-- PASSAGE FOR REVIEW --

Re: [PATCH] drm/atomic: Perform blocking commits on workqueue

Daniel Vetter <daniel@xxxxxxxx> · Thu, 5 Oct 2023 11:57:41 +0200

On Tue, Sep 26, 2023 at 01:05:49PM -0400, Ray Strode wrote:
> From: Ray Strode <rstrode@xxxxxxxxxx>
> 
> A drm atomic commit can be quite slow on some hardware. It can lead
> to a lengthy queue of commands that need to get processed and waited
> on before control can go back to user space.
> 
> If user space is a real-time thread, that delay can have severe
> consequences, leading to the process getting killed for exceeding
> rlimits.
> 
> This commit addresses the problem by always running the slow part of
> a commit on a workqueue, separated from the task initiating the
> commit.
> 
> This change makes the nonblocking and blocking paths work in the same way,
> and as a result allows the task to sleep and not use up its
> RLIMIT_RTTIME allocation.
> 
> Link: https://gitlab.freedesktop.org/drm/amd/-/issues/2861
> Signed-off-by: Ray Strode <rstrode@xxxxxxxxxx>

So imo the trouble with this is that we suddenly start to make
realtime/cpu usage guarantees in the atomic ioctl. That's a _huge_ uapi
change, because even limited to the case of !ALLOW_MODESET we do best
effort guarantees at best. And some drivers (again amd's dc) spend a ton
of cpu time recomputing state even for pure plane changes without any crtc
changes like dpms on/off (at least I remember some bug reports about
that). And that state recomputation has to happen synchronously, because
it always influences the ioctl errno return value.

Records from a collection:
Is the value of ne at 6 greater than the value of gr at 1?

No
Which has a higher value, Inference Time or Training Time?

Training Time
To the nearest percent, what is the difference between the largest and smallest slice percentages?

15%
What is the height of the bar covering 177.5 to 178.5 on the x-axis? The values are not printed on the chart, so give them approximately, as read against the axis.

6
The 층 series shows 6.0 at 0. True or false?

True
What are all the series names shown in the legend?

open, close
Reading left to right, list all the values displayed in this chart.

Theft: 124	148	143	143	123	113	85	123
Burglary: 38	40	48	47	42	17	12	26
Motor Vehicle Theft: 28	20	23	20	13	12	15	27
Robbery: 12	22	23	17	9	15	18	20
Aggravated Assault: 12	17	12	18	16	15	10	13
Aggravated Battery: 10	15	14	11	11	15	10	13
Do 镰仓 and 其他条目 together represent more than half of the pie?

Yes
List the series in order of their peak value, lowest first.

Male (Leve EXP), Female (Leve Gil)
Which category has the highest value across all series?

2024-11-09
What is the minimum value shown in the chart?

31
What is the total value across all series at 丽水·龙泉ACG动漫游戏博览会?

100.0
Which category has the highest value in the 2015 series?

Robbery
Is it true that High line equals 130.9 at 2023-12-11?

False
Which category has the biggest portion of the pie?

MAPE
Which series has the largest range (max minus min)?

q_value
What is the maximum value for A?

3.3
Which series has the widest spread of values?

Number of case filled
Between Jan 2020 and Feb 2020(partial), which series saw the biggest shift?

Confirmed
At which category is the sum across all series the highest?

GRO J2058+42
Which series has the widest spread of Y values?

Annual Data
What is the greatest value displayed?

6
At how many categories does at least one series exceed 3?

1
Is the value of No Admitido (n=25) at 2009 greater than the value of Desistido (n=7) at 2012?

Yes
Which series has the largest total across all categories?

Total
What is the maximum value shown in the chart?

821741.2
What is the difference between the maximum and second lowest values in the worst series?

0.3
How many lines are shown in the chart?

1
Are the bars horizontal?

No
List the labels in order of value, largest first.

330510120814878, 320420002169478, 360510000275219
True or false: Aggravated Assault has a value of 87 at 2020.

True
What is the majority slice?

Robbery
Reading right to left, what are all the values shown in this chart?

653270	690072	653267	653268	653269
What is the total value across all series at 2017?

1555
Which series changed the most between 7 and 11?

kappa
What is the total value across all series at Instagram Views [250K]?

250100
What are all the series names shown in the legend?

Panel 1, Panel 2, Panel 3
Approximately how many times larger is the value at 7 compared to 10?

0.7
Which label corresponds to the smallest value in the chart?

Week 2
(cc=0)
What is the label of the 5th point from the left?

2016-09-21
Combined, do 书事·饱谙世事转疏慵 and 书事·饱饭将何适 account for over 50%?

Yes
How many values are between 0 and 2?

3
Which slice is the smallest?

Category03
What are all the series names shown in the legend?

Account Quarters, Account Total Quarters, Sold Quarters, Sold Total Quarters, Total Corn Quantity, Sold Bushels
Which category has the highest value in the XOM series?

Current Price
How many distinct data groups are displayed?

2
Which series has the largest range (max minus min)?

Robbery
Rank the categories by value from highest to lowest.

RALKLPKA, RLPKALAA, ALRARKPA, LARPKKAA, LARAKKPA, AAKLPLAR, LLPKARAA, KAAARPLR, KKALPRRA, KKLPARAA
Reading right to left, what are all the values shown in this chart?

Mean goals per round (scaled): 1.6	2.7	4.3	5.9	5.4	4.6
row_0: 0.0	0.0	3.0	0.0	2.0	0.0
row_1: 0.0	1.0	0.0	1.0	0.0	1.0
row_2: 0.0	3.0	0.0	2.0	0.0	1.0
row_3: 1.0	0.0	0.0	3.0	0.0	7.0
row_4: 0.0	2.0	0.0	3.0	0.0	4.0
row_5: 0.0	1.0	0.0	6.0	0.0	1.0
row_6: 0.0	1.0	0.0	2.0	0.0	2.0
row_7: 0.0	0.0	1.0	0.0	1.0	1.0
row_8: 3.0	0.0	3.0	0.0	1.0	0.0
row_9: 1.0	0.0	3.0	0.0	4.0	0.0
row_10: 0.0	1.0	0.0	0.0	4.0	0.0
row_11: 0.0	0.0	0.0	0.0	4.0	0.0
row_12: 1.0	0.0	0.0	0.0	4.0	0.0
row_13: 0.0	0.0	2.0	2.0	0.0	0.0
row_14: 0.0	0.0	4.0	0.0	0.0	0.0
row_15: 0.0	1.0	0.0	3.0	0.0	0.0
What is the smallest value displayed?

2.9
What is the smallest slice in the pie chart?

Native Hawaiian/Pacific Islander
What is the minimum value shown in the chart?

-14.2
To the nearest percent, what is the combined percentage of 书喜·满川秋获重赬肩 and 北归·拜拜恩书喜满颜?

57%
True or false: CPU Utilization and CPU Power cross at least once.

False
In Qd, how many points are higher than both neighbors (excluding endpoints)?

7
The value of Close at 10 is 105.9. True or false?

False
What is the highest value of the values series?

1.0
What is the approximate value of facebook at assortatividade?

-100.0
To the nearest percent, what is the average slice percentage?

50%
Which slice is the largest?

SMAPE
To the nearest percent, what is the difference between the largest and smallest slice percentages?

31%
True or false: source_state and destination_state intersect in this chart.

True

-- EXERCISE REQUIREMENTS --
a - In the thread about blocking atomic commits, which labeled fields (a line that opens with a name followed by a colon) appear in the quoted patch?
b - Proceed with the thread about blocking atomic commits, carrying on the reply from the point where it stops.

-- ANSWERS FOR THIS EXERCISE --
a - From, Link, Signed-off-by

b -
My take is that you're papering over a performance problem here of the
"the driver is too slow/wastes too much cpu time". We should fix the
driver, if that's possible.

Another option would be if userspace drops realtime priorities for these
known-slow operations. And right now _all_ kms operations are potentially
cpu and real-time wasters, the entire uapi is best effort.

We can also try to change the atomic uapi to give some hard real-time
guarantees so that running compositors as SCHED_RT is possible, but that
- means a very serious stream of bugs to fix all over
- therefore needs some very wide buy-in from drivers that they're willing
  to make this guarantee
- probably needs some really carefully carved out limitations, because
  there's imo flat-out no way we'll make all atomic ioctl hard time limit
  bound

Also, as König has pointed out, you can roll this duct-tape out in
userspace by making the commit non-blocking and immediately waiting for
the fences.

One thing I didn't see mention is that there's a very subtle uapi
difference between non-blocking and blocking:
- non-blocking is not allowed to get ahead of the previous commit, and
  will return EBUSY in that case. See the comment in
  drm_atomic_helper_commit()
- blocking otoh will just block until any previous pending commit has
  finished

Not taking that into account in your patch here breaks uapi because
userspace will suddenly get EBUSY when they don't expect that.

Cheers, Sima

> ---
>  drivers/gpu/drm/drm_atomic_helper.c | 7 +++----
>  1 file changed, 3 insertions(+), 4 deletions(-)
> 
> diff --git a/drivers/gpu/drm/drm_atomic_helper.c b/drivers/gpu/drm/drm_atomic_helper.c
> index 292e38eb6218..1a1e68d98d38 100644
> --- a/drivers/gpu/drm/drm_atomic_helper.c
> +++ b/drivers/gpu/drm/drm_atomic_helper.c
> @@ -2028,64 +2028,63 @@ int drm_atomic_helper_commit(struct drm_device *dev,
>  	 * This is the point of no return - everything below never fails except
>  	 * when the hw goes bonghits. Which means we can commit the new state on
>  	 * the software side now.
>  	 */
>  
>  	ret = drm_atomic_helper_swap_state(state, true);
>  	if (ret)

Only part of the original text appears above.